I medici hanno ricoverato ieri sera Alessandro Di Battista in ospedale a Cuba. Il Corriere della Sera diffonde la notizia per primo. L’ex esponente del Movimento 5 Stelle raggiunge la struttura sanitaria in condizioni molto serie. L’ambulanza trasporta l’ex deputato a Santa Clara, a circa 300 chilometri da L’Avana. Al momento, tuttavia, i sanitari non rilasciano ulteriori aggiornamenti sul quadro clinico.
Undici ore fa l’ex parlamentare pubblica una storia su Instagram. A Cuba l’orologio segna circa le 19. Successivamente, Di Battista accusa un malore improvviso con forti mal di testa. L’ex deputato si trova nell’isola caraibica per girare un reportage per conto di Seif e TvLoft. I medici, d’altronde, ignorano ancora l’origine precisa del malessere e non sciolgono la prognosi.
Intanto il Movimento 5 Stelle diffonde subito una nota ufficiale. La comunità pentastellata apprende la notizia con grandissima apprensione. Inoltre, il gruppo confida in rapidi aggiornamenti positivi. Gli esponenti del movimento stringono quindi la famiglia di Di Battista in un abbraccio caloroso.
Anche la diplomazia italiana si attiva immediatamente per seguire il caso. Infatti, il ministro degli Esteri Antonio Tajani contatta costantemente l’ambasciata italiana a Cuba. Tajani dichiara di pregare per la salute del reporter. Inoltre, la Farnesina garantisce piena assistenza a Di Battista e a tutti i suoi familiari.
Nel frattempo, molti esponenti politici manifestano forte solidarietà. Il deputato di Fratelli d’Italia Alfredo Antoniozzi esprime grande affetto e totale fiducia nella pronta guarigione. Allo stesso modo, Angelo Bonelli di Alleanza Verdi Sinistra manifesta profonda apprensione per le sue condizioni cliniche. Perfino la Lega pubblica sui social un caloroso messaggio di incoraggiamento per l’ex parlamentare.

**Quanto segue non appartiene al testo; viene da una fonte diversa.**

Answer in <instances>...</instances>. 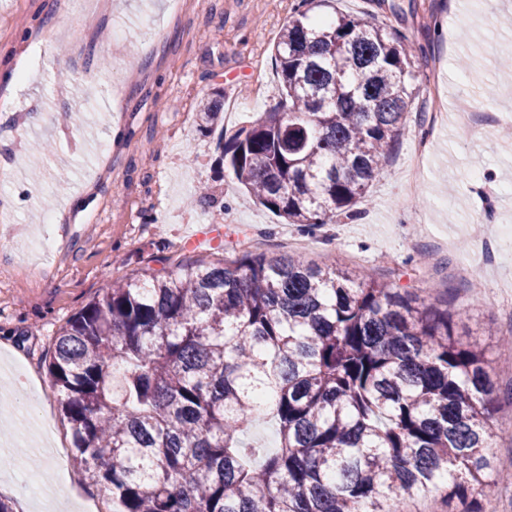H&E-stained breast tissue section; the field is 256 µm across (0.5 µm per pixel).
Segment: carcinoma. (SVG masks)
I'll return each instance as SVG.
<instances>
[{
  "label": "carcinoma",
  "mask_w": 512,
  "mask_h": 512,
  "mask_svg": "<svg viewBox=\"0 0 512 512\" xmlns=\"http://www.w3.org/2000/svg\"><path fill=\"white\" fill-rule=\"evenodd\" d=\"M300 0L274 46L288 107L219 163L288 224H334L392 154L418 93L406 38ZM223 101L202 103L205 127ZM448 300L242 251L113 282L55 337L47 373L90 483L120 512H404L493 494L498 393ZM267 448L243 440L260 415ZM466 507L468 506L454 503L452 509H448L439 495L432 494L425 498L410 501L406 506V512H446L444 510H449L447 512H464L467 510Z\"/></svg>",
  "instance_id": "1"
}]
</instances>
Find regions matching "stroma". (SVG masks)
Masks as SVG:
<instances>
[{
  "mask_svg": "<svg viewBox=\"0 0 512 512\" xmlns=\"http://www.w3.org/2000/svg\"><path fill=\"white\" fill-rule=\"evenodd\" d=\"M0 0V56L24 72L16 93L0 87V237L17 227L43 231L53 253L24 256L0 246V364L23 360L16 392L43 384L42 406L55 444L72 445L47 364L55 336L110 281L140 273L161 257L168 268L232 252L302 255L335 263L408 290L429 304L449 297L464 312L455 331L480 341L500 388L489 454L491 475L512 473V347L484 335L512 330V0H327L324 12L372 13L389 33L405 35L425 112L411 110L399 147L373 181L354 217L310 229L279 221L217 166L221 133L249 126L281 107L274 45L300 0ZM97 18L85 30L84 17ZM139 76L131 80L128 70ZM223 92V130H200L197 113ZM478 112L482 140L462 123ZM47 143L32 151L33 141ZM109 153H102V145ZM424 154H417V146ZM209 186L215 202L197 200ZM223 233L219 246L186 247L196 227ZM492 267L472 287L458 266ZM25 463L0 467V497L14 512H45L27 500L25 471L47 462L28 446ZM66 465L80 492L60 489L72 512L101 497L75 457Z\"/></svg>",
  "mask_w": 512,
  "mask_h": 512,
  "instance_id": "35a3bbf8",
  "label": "stroma"
}]
</instances>
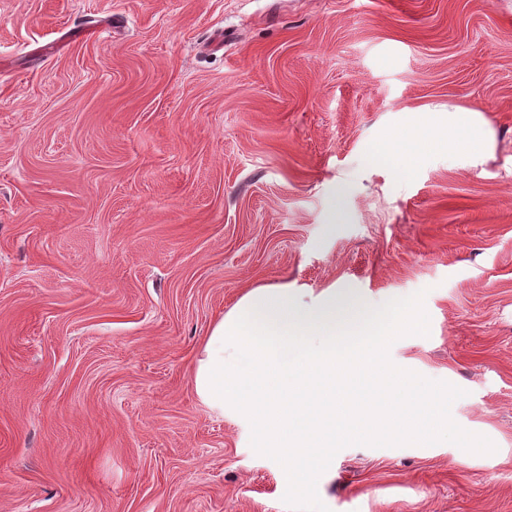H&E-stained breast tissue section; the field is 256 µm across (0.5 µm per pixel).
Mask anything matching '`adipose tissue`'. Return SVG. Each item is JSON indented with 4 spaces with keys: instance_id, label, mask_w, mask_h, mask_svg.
<instances>
[{
    "instance_id": "obj_1",
    "label": "adipose tissue",
    "mask_w": 512,
    "mask_h": 512,
    "mask_svg": "<svg viewBox=\"0 0 512 512\" xmlns=\"http://www.w3.org/2000/svg\"><path fill=\"white\" fill-rule=\"evenodd\" d=\"M444 146L463 160H476L491 146L490 127L477 108L456 103L448 106V127L437 130L422 124L388 145L380 155L387 162H406L428 150Z\"/></svg>"
}]
</instances>
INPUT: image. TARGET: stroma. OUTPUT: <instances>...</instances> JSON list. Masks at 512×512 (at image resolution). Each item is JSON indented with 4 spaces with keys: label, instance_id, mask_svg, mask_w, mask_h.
<instances>
[{
    "label": "stroma",
    "instance_id": "1",
    "mask_svg": "<svg viewBox=\"0 0 512 512\" xmlns=\"http://www.w3.org/2000/svg\"><path fill=\"white\" fill-rule=\"evenodd\" d=\"M483 111L477 164L389 137ZM425 292L392 362L491 454L350 445L330 512H512V0H0V512H289L213 320Z\"/></svg>",
    "mask_w": 512,
    "mask_h": 512
}]
</instances>
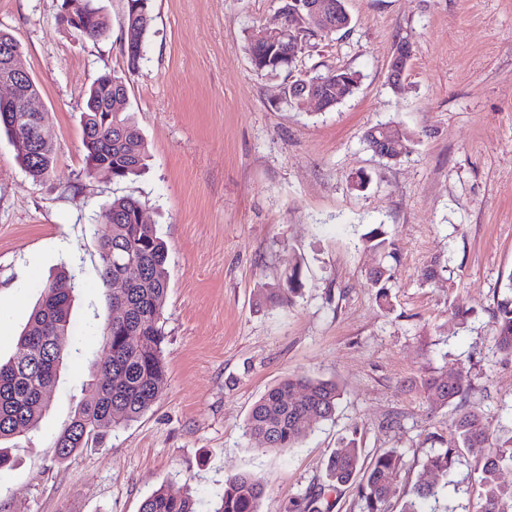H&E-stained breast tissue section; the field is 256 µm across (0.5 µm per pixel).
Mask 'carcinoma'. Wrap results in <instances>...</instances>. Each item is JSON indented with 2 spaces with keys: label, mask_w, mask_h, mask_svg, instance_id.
<instances>
[{
  "label": "carcinoma",
  "mask_w": 512,
  "mask_h": 512,
  "mask_svg": "<svg viewBox=\"0 0 512 512\" xmlns=\"http://www.w3.org/2000/svg\"><path fill=\"white\" fill-rule=\"evenodd\" d=\"M150 0H124L119 21L121 41L145 44L150 28ZM288 26V17L278 16L260 28L250 39L249 51L255 71L293 73L296 65L269 59L270 48L262 47L265 35ZM112 27L107 15L88 19V28L79 34L93 39L106 35ZM322 81L326 108L339 104L332 88L343 79L349 91L358 84L357 74L349 69L317 74ZM10 125L0 117V134L8 139L32 140V132L49 119L46 112H13ZM85 166L100 162L112 165V179L121 181L137 173L147 157L146 143L130 113L128 88L124 79L104 75L84 94L81 112ZM378 135L392 132L403 146L410 147L413 135L389 124H376ZM17 161L34 182H42L53 171V148L17 153ZM144 204L131 196L112 199L103 212L109 231L98 242L103 281L124 276L125 287L106 295L109 308L119 307L122 315L108 317L100 333L102 358L95 363V377L86 384L88 398L76 410L71 423L53 440L58 462L68 460L112 431L138 420L158 401L166 387L163 345V309L168 290L167 247L156 225L140 222ZM362 241L383 254L393 253L394 243L381 227L365 233ZM391 269L380 264L371 271L377 297L388 303L387 283ZM41 295L30 314L27 326L18 337V353L0 360V442L36 426L45 413L56 387L57 371L66 359L73 340L71 320L72 276L61 271L41 284ZM302 288L301 260L288 262L284 287L268 288L269 302ZM499 350L512 357V298L498 303L493 315ZM470 386L464 371L450 369L424 381L428 401L438 407L454 405L453 425L457 447L483 448L474 464L475 492L480 512H512V485L500 482L502 472L512 469V435L490 439L483 411L465 404ZM341 391L336 382L318 378L288 377L268 389L252 406L245 435L258 442L265 452H284L295 448L308 431L332 419ZM451 463L444 452L427 459L423 474L401 512H421L424 502L437 497V477ZM403 466L394 450L378 454L365 463L355 439L332 452L327 461L328 478L344 485L361 477L358 495L364 512H388L386 504ZM265 487L252 474H237L224 481V488L212 503L210 512H259ZM139 512H197L196 499L188 489L179 494L161 486L141 504Z\"/></svg>",
  "instance_id": "carcinoma-1"
}]
</instances>
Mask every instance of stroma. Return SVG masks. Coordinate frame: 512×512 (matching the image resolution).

Infatti, Di Battista rappresenta da anni una figura centrale della politica italiana. Nel 2009 egli aderisce subito al Movimento 5 Stelle di Beppe Grillo e Gianroberto Casaleggio. Successivamente, nel 2013, conquista un seggio alla Camera dei Deputati. Durante la legislatura lavora nella Commissione Affari Esteri. Nel 2014, inoltre, entra a far parte del direttorio nazionale del Movimento.
Tuttavia, nel 2017 Di Battista annuncia la rinuncia a una nuova candidatura parlamentare per il 2018. Egli mantiene comunque l’adesione convinta al partito. Successivamente, nel febbraio 2021, arriva la rottura definitiva. Di Battista contesta duramente l’appoggio del Movimento 5 Stelle al governo Draghi. Pertanto, l’ex deputato abbandona definitivamente il gruppo dopo oltre undici anni.
Infine, l’attivista prosegue il proprio impegno pubblico al di fuori del Parlamento. Dal 2023 assume infatti la carica di vicepresidente dell’associazione Schierarsi. Gli osservatori ipotizzano un futuro ritorno elettorale tramite questa associazione. Tuttavia, Di Battista non conferma mai ufficialmente questa ipotesi politica.